The Scottish Maritime Museum is offering free places to local primary schools on its new online learning programme.
The Ship to Shore programme includes two live links via online platforms with the museum’s education team as well as digital resources.
Activities for younger children will include workshops looking at the principles behind designing a ship and exploring the historical importance of puffers - traditional cargo steam boats - to island communities.
Older children will be able to investigate issues such as Morse code and lifesaving at sea in an activity based on the Titanic, and learn about buoyancy through Archimedes’ “Eureka moment”.
The live activities will include “unboxing” objects from the museum’s national maritime heritage collection. All the workshops will also include an activity linked to the museum’s new national art collection.
The museum is on the Harbourside in Irvine, Ayrshire. Free places will be available to 16 schools, and include an allowance for additional materials such as photocopying. They are being offered on a first come, first served basis to primary schools in the local authority areas of Argyll and Bute, Ayrshire, Inverclyde, Renfrewshire, Stirling and West Dunbartonshire.
Claire Munro, the museum’s learning and access officer, said: “We’re thrilled to launch our new Ship to Shore online learning workshops.

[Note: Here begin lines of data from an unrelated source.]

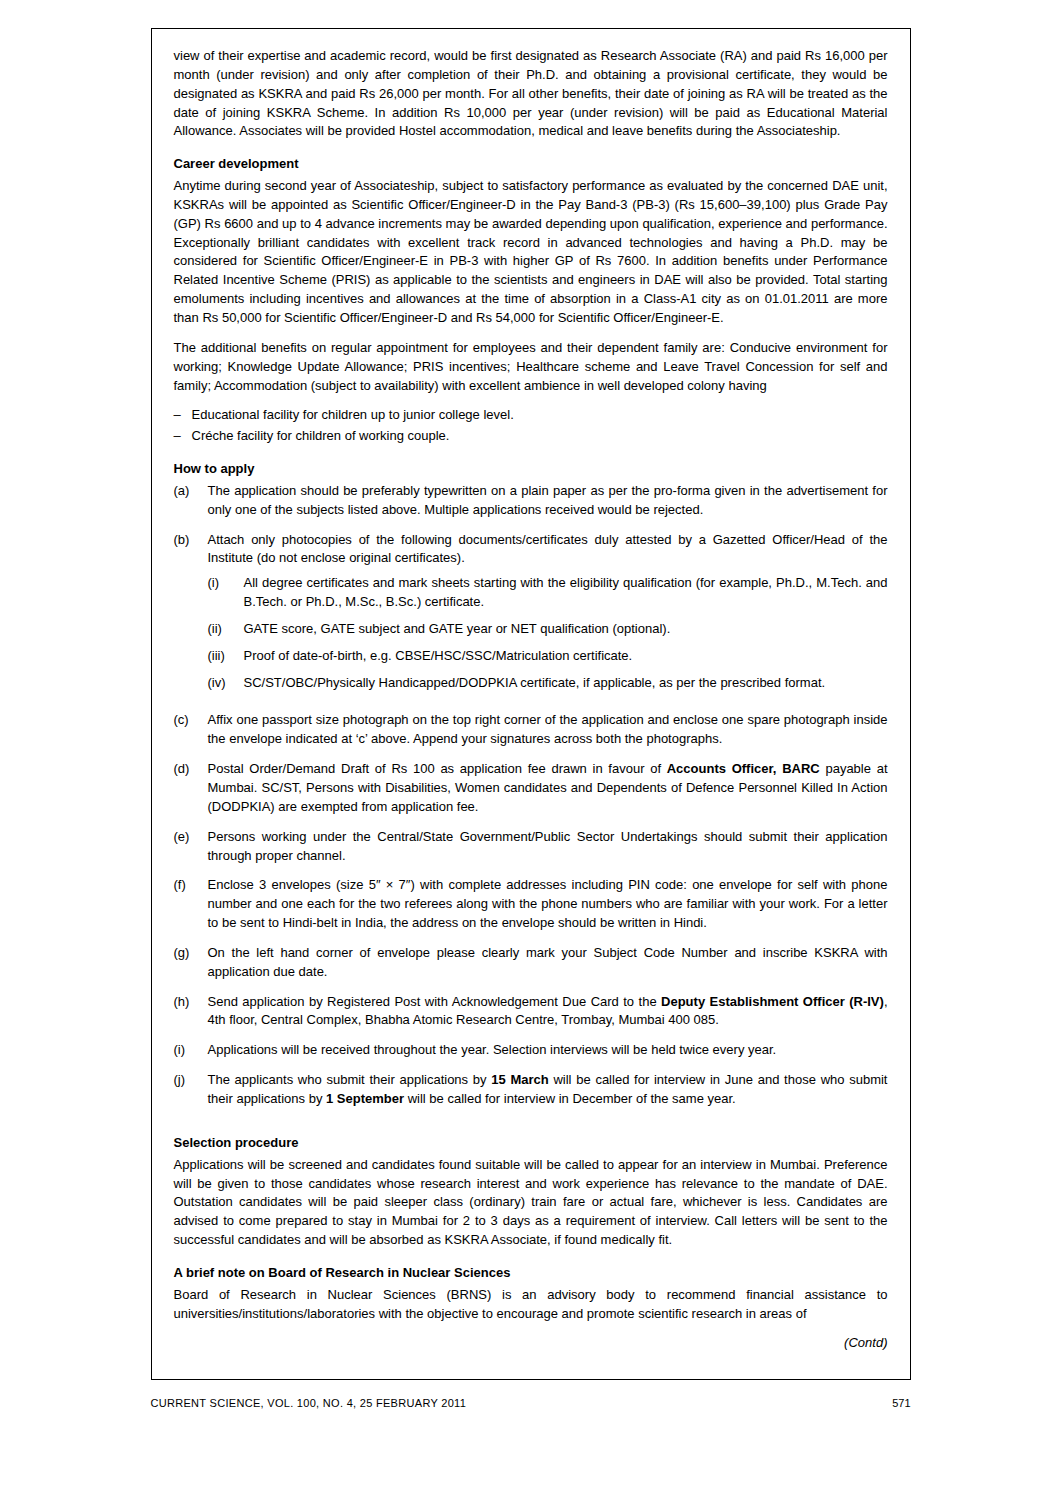view of their expertise and academic record, would be first designated as Research Associate (RA) and paid Rs 16,000 per month (under revision) and only after completion of their Ph.D. and obtaining a provisional certificate, they would be designated as KSKRA and paid Rs 26,000 per month. For all other benefits, their date of joining as RA will be treated as the date of joining KSKRA Scheme. In addition Rs 10,000 per year (under revision) will be paid as Educational Material Allowance. Associates will be provided Hostel accommodation, medical and leave benefits during the Associateship.
Career development
Anytime during second year of Associateship, subject to satisfactory performance as evaluated by the concerned DAE unit, KSKRAs will be appointed as Scientific Officer/Engineer-D in the Pay Band-3 (PB-3) (Rs 15,600–39,100) plus Grade Pay (GP) Rs 6600 and up to 4 advance increments may be awarded depending upon qualification, experience and performance. Exceptionally brilliant candidates with excellent track record in advanced technologies and having a Ph.D. may be considered for Scientific Officer/Engineer-E in PB-3 with higher GP of Rs 7600. In addition benefits under Performance Related Incentive Scheme (PRIS) as applicable to the scientists and engineers in DAE will also be provided. Total starting emoluments including incentives and allowances at the time of absorption in a Class-A1 city as on 01.01.2011 are more than Rs 50,000 for Scientific Officer/Engineer-D and Rs 54,000 for Scientific Officer/Engineer-E.
The additional benefits on regular appointment for employees and their dependent family are: Conducive environment for working; Knowledge Update Allowance; PRIS incentives; Healthcare scheme and Leave Travel Concession for self and family; Accommodation (subject to availability) with excellent ambience in well developed colony having
Educational facility for children up to junior college level.
Créche facility for children of working couple.
How to apply
| (a) | The application should be preferably typewritten on a plain paper as per the pro-forma given in the advertisement for only one of the subjects listed above. Multiple applications received would be rejected. |
| (b) | Attach only photocopies of the following documents/certificates duly attested by a Gazetted Officer/Head of the Institute (do not enclose original certificates). / (i) / All degree certificates and mark sheets starting with the eligibility qualification (for example, Ph.D., M.Tech. and B.Tech. or Ph.D., M.Sc., B.Sc.) certificate. / / (ii) / GATE score, GATE subject and GATE year or NET qualification (optional). / / (iii) / Proof of date-of-birth, e.g. CBSE/HSC/SSC/Matriculation certificate. / / (iv) / SC/ST/OBC/Physically Handicapped/DODPKIA certificate, if applicable, as per the prescribed format. / |
| (c) | Affix one passport size photograph on the top right corner of the application and enclose one spare photograph inside the envelope indicated at ‘c’ above. Append your signatures across both the photographs. |
| (d) | Postal Order/Demand Draft of Rs 100 as application fee drawn in favour of Accounts Officer, BARC payable at Mumbai. SC/ST, Persons with Disabilities, Women candidates and Dependents of Defence Personnel Killed In Action (DODPKIA) are exempted from application fee. |
| (e) | Persons working under the Central/State Government/Public Sector Undertakings should submit their application through proper channel. |
| (f) | Enclose 3 envelopes (size 5″ × 7″) with complete addresses including PIN code: one envelope for self with phone number and one each for the two referees along with the phone numbers who are familiar with your work. For a letter to be sent to Hindi-belt in India, the address on the envelope should be written in Hindi. |
| (g) | On the left hand corner of envelope please clearly mark your Subject Code Number and inscribe KSKRA with application due date. |
| (h) | Send application by Registered Post with Acknowledgement Due Card to the Deputy Establishment Officer (R-IV) , 4th floor, Central Complex, Bhabha Atomic Research Centre, Trombay, Mumbai 400 085. |
| (i) | Applications will be received throughout the year. Selection interviews will be held twice every year. |
| (j) | The applicants who submit their applications by 15 March will be called for interview in June and those who submit their applications by 1 September will be called for interview in December of the same year. |
Selection procedure
Applications will be screened and candidates found suitable will be called to appear for an interview in Mumbai. Preference will be given to those candidates whose research interest and work experience has relevance to the mandate of DAE. Outstation candidates will be paid sleeper class (ordinary) train fare or actual fare, whichever is less. Candidates are advised to come prepared to stay in Mumbai for 2 to 3 days as a requirement of interview. Call letters will be sent to the successful candidates and will be absorbed as KSKRA Associate, if found medically fit.
A brief note on Board of Research in Nuclear Sciences
Board of Research in Nuclear Sciences (BRNS) is an advisory body to recommend financial assistance to universities/institutions/laboratories with the objective to encourage and promote scientific research in areas of
(Contd)
CURRENT SCIENCE, VOL. 100, NO. 4, 25 FEBRUARY 2011
571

“We have a well-established education programme here at the museum so it has been a natural and exciting step for us to translate some of our most popular workshops into a live learning experience for schools and support them as they look for new ways to educate during these challenging times.
“With our new online programme, pupils of all ages can get curious, creative and inspired by our nationally recognised collection of maritime heritage and engineering which is so well suited to STEM learning.
“As we’re living in such an uncertain world at the moment, our workshops are also designed to be flexible. They can be delivered to pupils in class or at home if blended learning is introduced, for example.”